Tracks of their tears as Krabbe takes hospice role

Athletics (File)
Athletics (File)

Berlin - On the track, controversial ex-world champion Katrin Krabbe was one of the fastest, now she works as a volunteer in a hospice, speeding to the comfort of the terminally ill.

As a 21-year-old, Krabbe hit the headlines by taking both the 100m and 200m titles at the 1991 world athletics championships in Tokyo for Germany, which had reunified in 1990.

In both sprint races, the German beat established stars Gwen Torrence of the USA and Jamica's Merlene Ottey.

Her world titles came after she swept the treble of 100m, 200m and 4x100m relay golds for East Germany at the 1990 European championships in Spilt.

Scandal followed in 1992, however, when her urine sample was found to be identical to her team-mates while training in South Africa.

Then, in the same year, she tested positive for a banned substance, which effectively ended her career.

Now, aged 47 and called Krabbe-Zimmermann, she works in the Three Kings Hospice in Neubrandenburg, near Berlin, helping patients with terminal illnesses, whether they have days, weeks or months left to live.

"I wish I had more time, a lot more time," she told German daily Bild, wishing she could do more to help.

She rejects her bleak official job title - 'Sterbe-Begleiterin' (dying companion) - for a more positive description.

(Stored data entries)
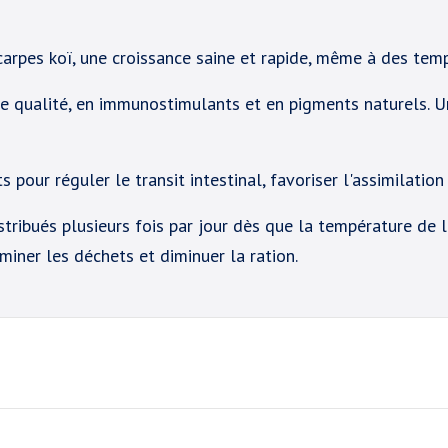
arpes koï, une croissance saine et rapide, même à des tem
e qualité, en immunostimulants et en pigments naturels. U
s pour réguler le transit intestinal, favoriser l'assimilatio
tribués plusieurs fois par jour dès que la température de 
iminer les déchets et diminuer la ration.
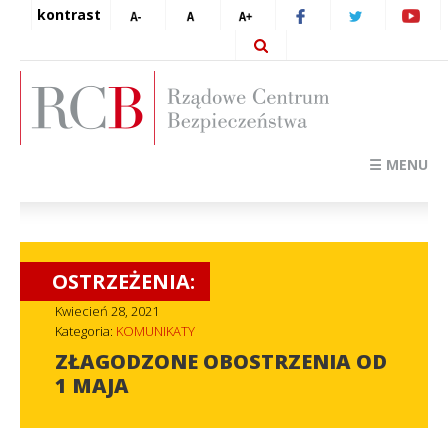
kontrast
☰ MENU
OSTRZEŻENIA:
Kwiecień 28, 2021
Kategoria:
KOMUNIKATY
ZŁAGODZONE OBOSTRZENIA OD
1 MAJA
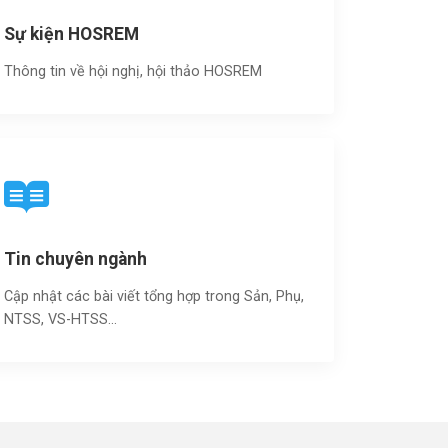
Sự kiện HOSREM
Thông tin về hội nghị, hội thảo HOSREM
Tin chuyên ngành
Cập nhật các bài viết tổng hợp trong Sản, Phụ,
NTSS, VS-HTSS...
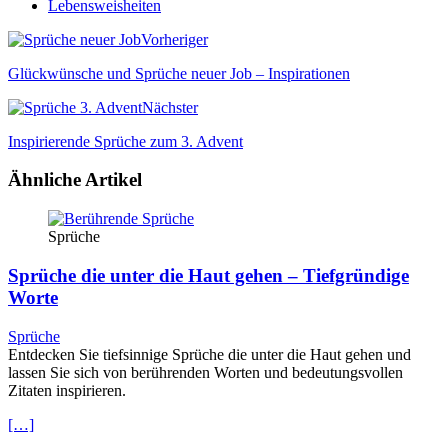
Lebensweisheiten
Vorheriger
Glückwünsche und Sprüche neuer Job – Inspirationen
Nächster
Inspirierende Sprüche zum 3. Advent
Ähnliche Artikel
Sprüche
Sprüche die unter die Haut gehen – Tiefgründige
Worte
Sprüche
Entdecken Sie tiefsinnige Sprüche die unter die Haut gehen und
lassen Sie sich von berührenden Worten und bedeutungsvollen
Zitaten inspirieren.
[…]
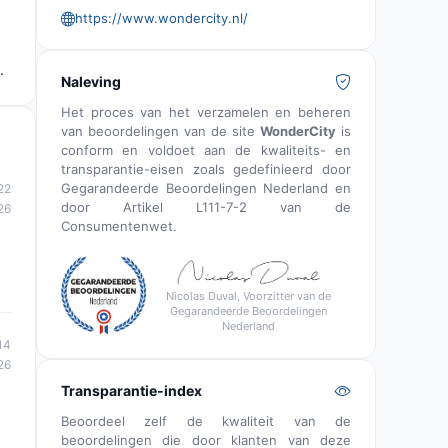
https://www.wondercity.nl/
.
Naleving
Het proces van het verzamelen en beheren
van beoordelingen van de site
WonderCity
is
conform en voldoet aan de kwaliteits- en
transparantie-eisen zoals gedefinieerd door
Gegarandeerde Beoordelingen Nederland en
22
door Artikel L111-7-2 van de
26
Consumentenwet.
Nicolas Duval, Voorzitter van de
Gegarandeerde Beoordelingen
Nederland
14
26
Transparantie-index
Beoordeel zelf de kwaliteit van de
beoordelingen die door klanten van deze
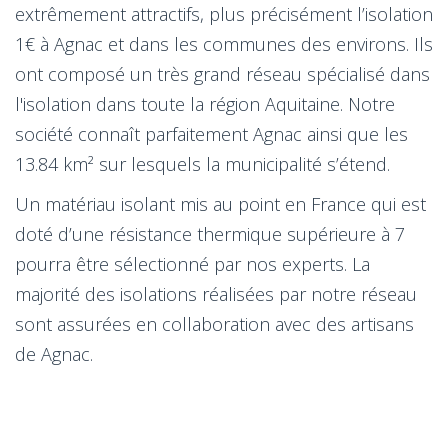
extrêmement attractifs, plus précisément l’isolation
1€ à Agnac et dans les communes des environs. Ils
ont composé un très grand réseau spécialisé dans
l'isolation dans toute la région Aquitaine. Notre
société connaît parfaitement Agnac ainsi que les
13.84 km² sur lesquels la municipalité s’étend.
Un matériau isolant mis au point en France qui est
doté d’une résistance thermique supérieure à 7
pourra être sélectionné par nos experts. La
majorité des isolations réalisées par notre réseau
sont assurées en collaboration avec des artisans
de Agnac.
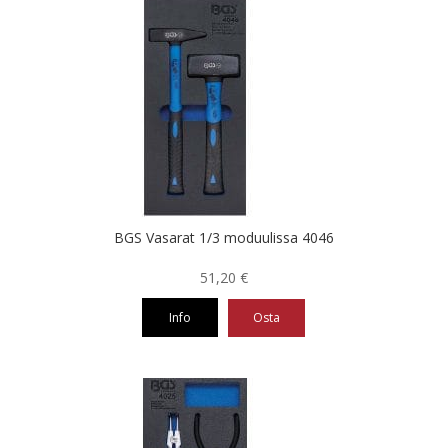
BGS Vasarat 1/3 moduulissa 4046
51,20
€
Info
Osta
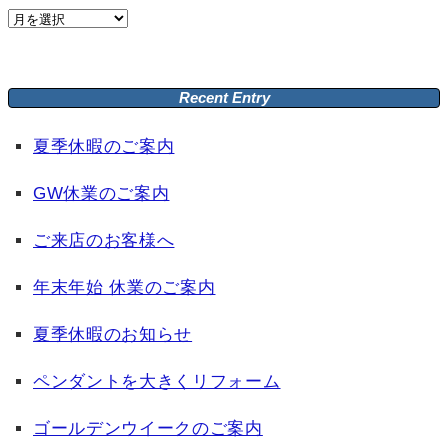
Archive
Recent Entry
夏季休暇のご案内
GW休業のご案内
ご来店のお客様へ
年末年始 休業のご案内
夏季休暇のお知らせ
ペンダントを大きくリフォーム
ゴールデンウイークのご案内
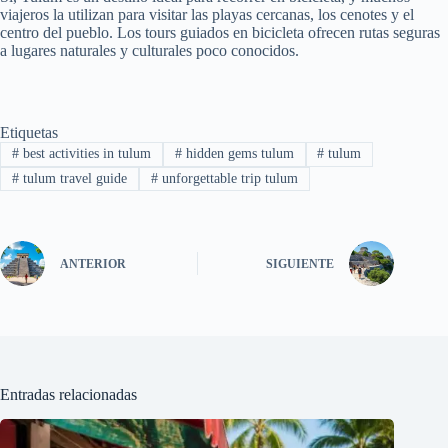
viajeros la utilizan para visitar las playas cercanas, los cenotes y el
centro del pueblo. Los tours guiados en bicicleta ofrecen rutas seguras
a lugares naturales y culturales poco conocidos.
Etiquetas
#
best activities in tulum
#
hidden gems tulum
#
tulum
#
tulum travel guide
#
unforgettable trip tulum
ANTERIOR
SIGUIENTE
Entradas relacionadas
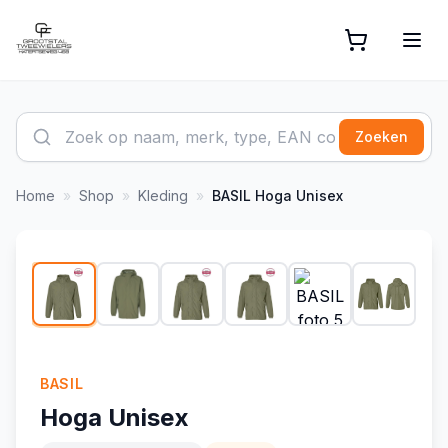
Zoeken
Home
»
Shop
»
Kleding
»
BASIL
Hoga Unisex
1
/
6
BASIL
Hoga Unisex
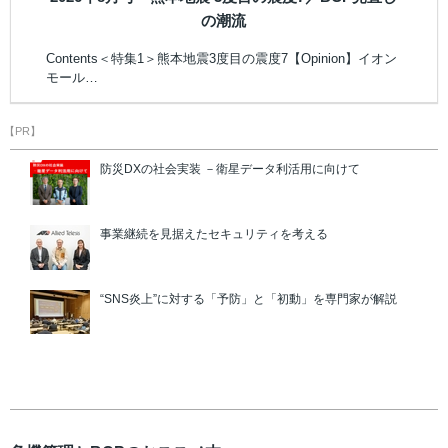
の潮流
Contents＜特集1＞熊本地震3度目の震度7【Opinion】イオン
モール…
【PR】
防災DXの社会実装 －衛星データ利活用に向けて
事業継続を見据えたセキュリティを考える
“SNS炎上”に対する「予防」と「初動」を専門家が解説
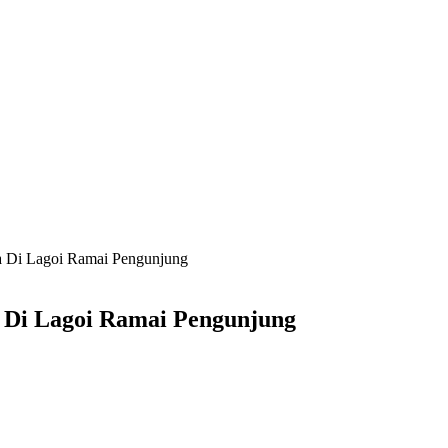
ata Di Lagoi Ramai Pengunjung
ta Di Lagoi Ramai Pengunjung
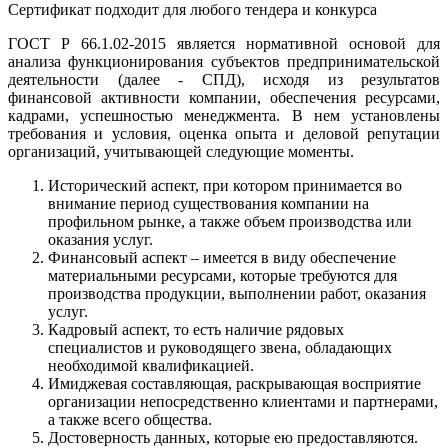
Сертификат подходит для любого тендера и конкурса
ГОСТ Р 66.1.02-2015 является нормативной основой для
анализа функционирования субъектов предпринимательской
деятельности (далее - СПД), исходя из результатов
финансовой активности компании, обеспечения ресурсами,
кадрами, успешностью менеджмента. В нем установлены
требования и условия, оценка опыта и деловой репутации
организаций, учитывающей следующие моменты.
Исторический аспект, при котором принимается во
внимание период существования компании на
профильном рынке, а также объем производства или
оказания услуг.
Финансовый аспект – имеется в виду обеспечение
материальными ресурсами, которые требуются для
производства продукции, выполнении работ, оказания
услуг.
Кадровый аспект, то есть наличие рядовых
специалистов и руководящего звена, обладающих
необходимой квалификацией.
Имиджевая составляющая, раскрывающая восприятие
организации непосредственно клиентами и партнерами,
а также всего общества.
Достоверность данных, которые ею предоставляются.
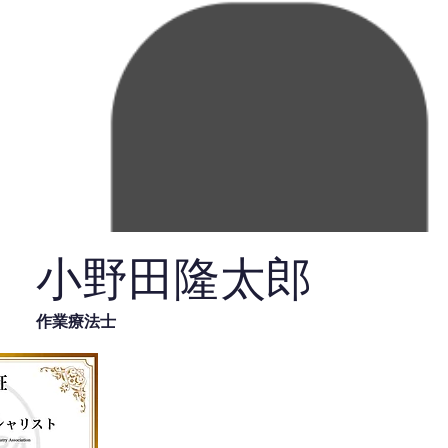
小野田隆太郎
作業療法士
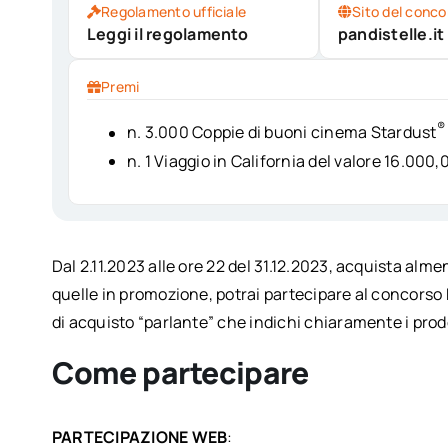
Regolamento ufficiale
Sito del conco
Leggi il regolamento
pandistelle.it
Premi
®
n. 3.000 Coppie di buoni cinema Stardust
n. 1 Viaggio in California del valore 16.000,
Dal 2.11.2023 alle ore 22 del 31.12.2023, acquista almen
quelle in promozione, potrai partecipare al concorso
di acquisto “parlante” che indichi chiaramente i prodo
Come partecipare
PARTECIPAZIONE WEB
:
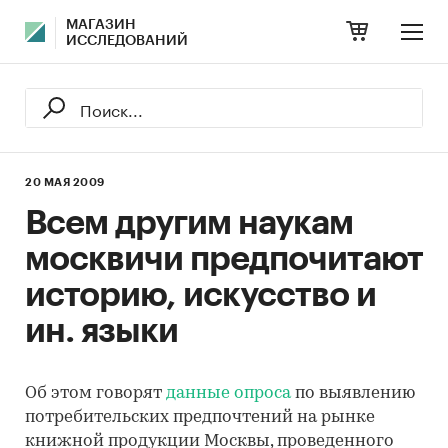
МАГАЗИН
ИССЛЕДОВАНИЙ
20 МАЯ 2009
Всем другим наукам
москвичи предпочитают
историю, искусство и
ин. языки
Об этом говорят
данные опроса
по выявлению
потребительских предпочтений на рынке
книжной продукции Москвы, проведенного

> **TASK OBJECTIVE**: Could you write the next part of the news article about Katrin Krabbe's hospice work, starting after the sentence about her official job title?

> **EXERCISE RESPONSE**:
"Dying companion? I am a companion for living!

"When I help those affected to go with a smile on their faces, then I have done everything right," she added.

Her unusual role came about when she heard a speech by a former president of the German State Mecklenburg-Vorpommern about the work the hospice does.

The next day, she called to help.

After completing a nine-month course and gaining work experience, she is one of 35 volunteers who helps the hospice and holds down a full-time job in a car dealership.

Her work in the hospice is varied, from accompanying patients on walks or watching television with them, talking, or simply sharing a joke.

The ex-sprinter says that she often hears people wish, shortly before passing away, that they had had spent more time with their families, which she takes to heart.

"My main task, above all, is to help them experience as many pleasant moments as possible," she added.